Di dalam gudang, terdapat berbagai macam benda eksotis, jangkar karatan, gulungan tali tambang rami yang besar, jaring yang sudah robek, hingga potongan-potongan kemudi kapal yang sudah pecah.
Gilang melangkah lebih dalam, mendekati sebuah peti kayu besar yang sudut-sudutnya dilapisi kuningan kuning kusam. Peti itu penuh dengan debu tebal.
Di atasnya, terdapat lambang jangkar kembar yang dipahat dengan sangat rapi. Ini adalah peti pribadi Kakek, tempat beliau menyimpan barang-barang dari masa mudanya saat masih menjadi kapten kapal penjelajah.
Menggunakan seluruh tenaga kecilnya, Gilang mengangkat tutup peti yang terasa sangat berat. Aroma cengkih dan kertas tua langsung menguar.
Di dalamnya terdapat tumpukan paspor lama, teropong kuningan yang lensanya sudah agak buram, dan beberapa gulungan perkamen yang ujung-ujungnya sudah hangus.
Jemari Gilang mengaduk-aduk bagian dasar peti dengan tidak sabar. Tiba-tiba, jarinya menyentuh sesuatu yang keras, berbentuk lingkaran, dan dibungkus oleh selembar kain beludru hitam yang sudah sangat usang hingga warnanya berubah menjadi abu-abu pudar.
Gilang menarik benda itu keluar. Ia membuka bungkusan kain tersebut dengan tangan yang sedikit gemetar. Di dalam genggamannya kini terdapat sebuah kompas saku yang sangat tidak biasa.
Ukurannya agak besar untuk tangan anak berusia delapan tahun.
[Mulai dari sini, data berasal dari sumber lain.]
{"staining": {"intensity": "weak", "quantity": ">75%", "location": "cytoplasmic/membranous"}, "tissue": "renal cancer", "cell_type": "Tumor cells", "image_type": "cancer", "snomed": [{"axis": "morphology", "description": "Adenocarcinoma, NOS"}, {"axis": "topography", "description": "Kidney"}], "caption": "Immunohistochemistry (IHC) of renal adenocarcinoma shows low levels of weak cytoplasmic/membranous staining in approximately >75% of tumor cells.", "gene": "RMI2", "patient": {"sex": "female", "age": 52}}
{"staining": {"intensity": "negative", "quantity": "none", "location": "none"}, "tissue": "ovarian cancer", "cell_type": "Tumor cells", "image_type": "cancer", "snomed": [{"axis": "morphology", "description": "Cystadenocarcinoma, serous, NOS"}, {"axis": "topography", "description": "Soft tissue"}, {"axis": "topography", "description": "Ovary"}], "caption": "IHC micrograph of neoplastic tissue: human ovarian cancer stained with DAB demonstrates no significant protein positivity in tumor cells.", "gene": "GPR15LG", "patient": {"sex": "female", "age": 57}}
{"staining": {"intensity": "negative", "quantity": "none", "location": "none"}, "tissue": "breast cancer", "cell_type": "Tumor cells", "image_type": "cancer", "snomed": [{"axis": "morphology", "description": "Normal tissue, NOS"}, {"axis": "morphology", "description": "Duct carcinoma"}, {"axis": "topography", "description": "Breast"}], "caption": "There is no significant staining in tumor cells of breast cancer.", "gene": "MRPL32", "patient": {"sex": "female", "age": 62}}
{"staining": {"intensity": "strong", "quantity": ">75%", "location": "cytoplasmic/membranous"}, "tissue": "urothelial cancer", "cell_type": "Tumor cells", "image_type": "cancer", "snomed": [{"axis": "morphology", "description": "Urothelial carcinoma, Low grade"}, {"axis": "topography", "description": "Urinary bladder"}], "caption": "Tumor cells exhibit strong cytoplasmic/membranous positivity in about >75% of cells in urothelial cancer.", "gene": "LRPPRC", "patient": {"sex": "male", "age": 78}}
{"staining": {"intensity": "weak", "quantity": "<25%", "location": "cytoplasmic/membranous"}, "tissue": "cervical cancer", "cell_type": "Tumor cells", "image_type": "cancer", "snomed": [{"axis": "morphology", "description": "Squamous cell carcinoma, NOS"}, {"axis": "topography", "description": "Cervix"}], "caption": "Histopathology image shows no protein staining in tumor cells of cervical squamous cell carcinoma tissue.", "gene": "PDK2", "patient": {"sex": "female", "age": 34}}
Casing kompas tersebut terbuat dari tembaga hitam dengan ukiran naga laut yang saling melilit di sekeliling pinggirannya.
Ketika Gilang membuka tutup pelindungnya, ia mengira akan melihat jarum penunjuk arah utara dan selatan seperti kompas pada umumnya. Namun, ia salah. Jarum kompas ini tidak berwarna merah, melainkan perak berkilau. Yang paling aneh, jarum itu tidak menunjuk ke arah utara.
Gilang memutar badannya ke arah barat. Jarum itu bergetar hebat, lalu berputar kembali dengan cepat ke satu titik yang sama. Gilang melangkah beberapa tindak ke kanan, jarum perak itu tetap mengunci arahnya dengan kaku. Jarum itu seolah memiliki kehendak sendiri, menolak mematuhi medan magnet bumi.
Gilang menatap keluar jendela gudang yang kecil, mencoba menyamakan arah bidikan jarum perak tersebut dengan pemandangan di luar. Jantungnya serasa berhenti berdetak saat menyadari satu kenyataan mutlak.
Jarum perak itu menunjuk lurus, tanpa bergeser satu milimeter pun, tepat ke arah gumpalan kabut tebal di ujung timur laut desa mereka. Kompas ini menunjuk ke Pulau Kabut.